If you used it from the start, as I did, you would have the muscle memory to compose and edit world class literature, at light speed, and preview with a vague semblance to the printed version on your terminal.
As far as editing C under System V Unix, it would never compare to the power of vi, cribbed from a BSD machine and recompiled by a bootstrapped C compiler and a home made termcap file.
Familiarity? Ability to control a daisy wheel or dot matrix printer? A workable keyboard-only interface for selecting and moving text?
It's very much a program of its time. Interesting as an historical artifact, and maybe there's someone somewhere who has their academic work on floppies would be glad of this.
Ages ago I set up a XyVision compositor w/ a set of installation disks for XyWrite when that was made freely available since the keyboard shortcuts were completely habitual.
If you've never used vim, markup language and pandoc then it's a big upfront investment. Also keep in mind that the people listed that use WordStar have worked with it for literally decades. If you've worked with Vim for decades, what would it take for you to move to an alternative?
Good thought. Familiarity and muscle memory are a big asset. As a long time emacs user, I feel the same about my tool of choice. It's not always about being the absolute best tool there is, but about being one that you know inside and out - you no longer need to spend a lot of time figuring out how to do something, you can just do it.
And why use Typst when you should be using Org-mode?
Jokes aside, those formats all have their pros and cons. For me at least, Typst is not yet a usable alternative for neither academic publishing nor serious typesetting in general.
But I love the MarkDown-like syntax with TeX-like equation support and fast compile times, and am considering it for a mathy personal knowledge base. Similarly to how I’ve been using tools like Org-mode and Obsidian over the past few years.
In a few years it might be usable for professional use given how fast it’s evolving, but academia is conservative and I’d expect more journals to support LaTeX3 if it’s ever released.
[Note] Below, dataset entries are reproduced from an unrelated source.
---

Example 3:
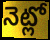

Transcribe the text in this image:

నెట్లో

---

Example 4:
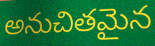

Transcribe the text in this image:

అనుచితమైన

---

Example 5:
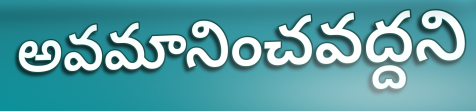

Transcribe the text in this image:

అవమానించవద్దని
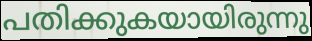
പതിക്കുകയായിരുന്നു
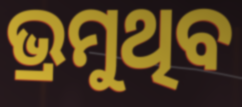
ଭ୍ରମୁଥିବ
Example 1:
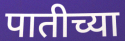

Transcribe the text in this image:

पातीच्या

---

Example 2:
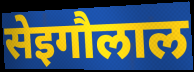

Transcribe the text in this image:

सेइगौलाल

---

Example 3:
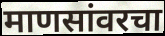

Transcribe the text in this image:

माणसांवरचा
There is a whole set of interlocking organizations supporting the TeX ecosystem, such that no one can claim ownership of it. It truly is owned by its community. Typst, with its pay-for-play online offerings, keeps a tight grip around the open-source project of Typst. I don't see how academia ever switches from its own albeit complex ecosystem, to a corporate-owned project.
AFAIK there are markdown/asciidoc editors that allow you to edit text with these markup language and producing pdf/html documents without "setting up a stack".
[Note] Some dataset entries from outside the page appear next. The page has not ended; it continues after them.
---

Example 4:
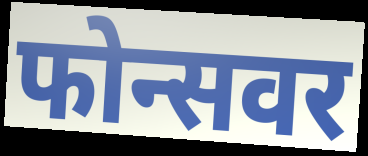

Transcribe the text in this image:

फोन्सवर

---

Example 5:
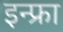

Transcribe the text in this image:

इन्फ्रा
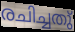
രചിച്ചതു്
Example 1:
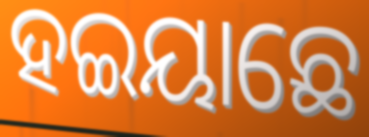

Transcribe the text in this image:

ହଇୟାଛେ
Copyright issues aside - which can be quite thorny for software this old - I imagine the people who created WordStar must take great pride in the fact that more than thirty years later, people still make good use of their creation.
Fourth years, it was first released in 1984. I had a CPM card for my Franklin clone that came with WordStar. I just used the standard Apple Writer, or whatever Franklin renamed it. At university starting in 1986 I just took my Apple ][ floppy and a 3.5 one formatted for Apple ][c & Mac and do a juggle the files over and typeset the papers using the Mac. So I never used WordStar.
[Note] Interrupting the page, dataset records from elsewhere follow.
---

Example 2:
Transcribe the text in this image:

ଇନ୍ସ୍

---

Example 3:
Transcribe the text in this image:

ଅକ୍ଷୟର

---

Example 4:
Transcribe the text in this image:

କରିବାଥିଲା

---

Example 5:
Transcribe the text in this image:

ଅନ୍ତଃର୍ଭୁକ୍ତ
I recall using a dedicated Word Processing Machine that my Great Uncle had purchased. I can't, for the life of me, recall what its name was, but it was exactly that: a computer that could only do word processing.
It was quickly replaced with a PC clone running Word 1.0 under DOS.
My (baseless) theory is that he has finished every novel in the series already but will not release them until he passes away to avoid massive backlash from his fanbase.
In 1988 when I got a job working in MSDOS, WordStar was in use by the programmers to edit source code. Though one guy used QuickEdit, and I used MicroEmacs. We all standardized on Brief a couple of years later.
I doubt it. With WordStar/WordPerfect, the original developers and vendors are no longer in the game.
If Microsoft did that, they would be admitting, basically, the last 20 years were mostly wasted on useless gadgets. Some users, of course, would argue that, yes, they were. But Microsoft's management and stockholders would not be happy about that.